TASK DETAILS: Make an exact copy of all the entries, with the pictures left out.

"""

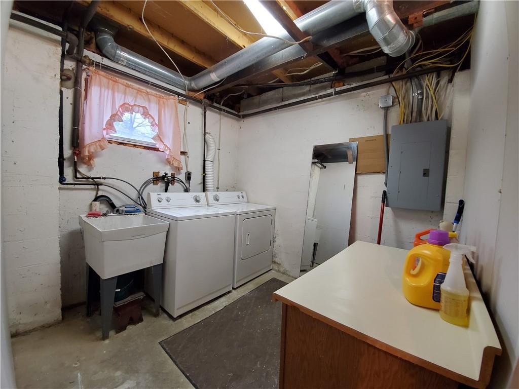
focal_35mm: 13
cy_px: 194
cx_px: 260
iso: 500
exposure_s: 1/39
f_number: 2.2
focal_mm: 1.8
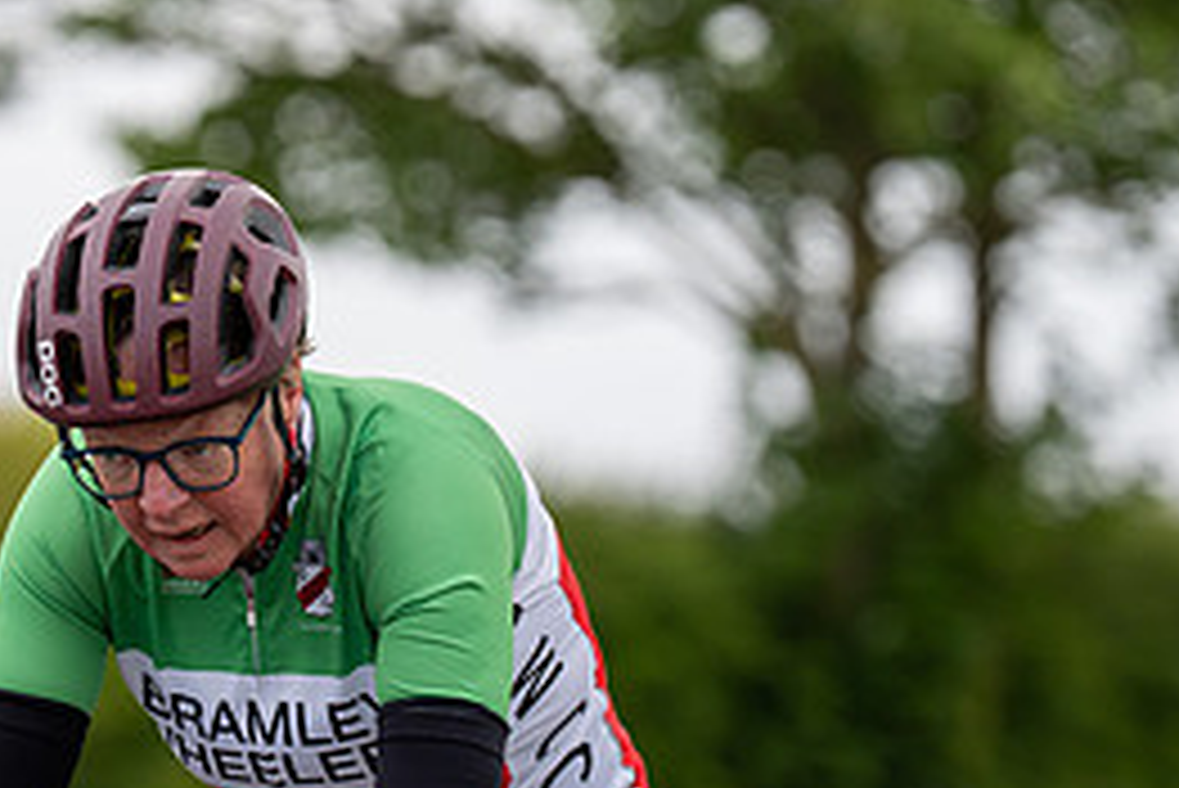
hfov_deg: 6.5
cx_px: 180
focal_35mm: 314
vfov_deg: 4.4
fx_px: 10289
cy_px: 682
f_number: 3.2
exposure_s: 1/1250
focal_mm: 142
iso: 250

"""

RESPONSE FOR THIS EXERCISE:
focal_35mm: 13
cy_px: 194
cx_px: 260
iso: 500
exposure_s: 1/39
f_number: 2.2
focal_mm: 1.8
hfov_deg: 6.5
cx_px: 180
focal_35mm: 314
vfov_deg: 4.4
fx_px: 10289
cy_px: 682
f_number: 3.2
exposure_s: 1/1250
focal_mm: 142
iso: 250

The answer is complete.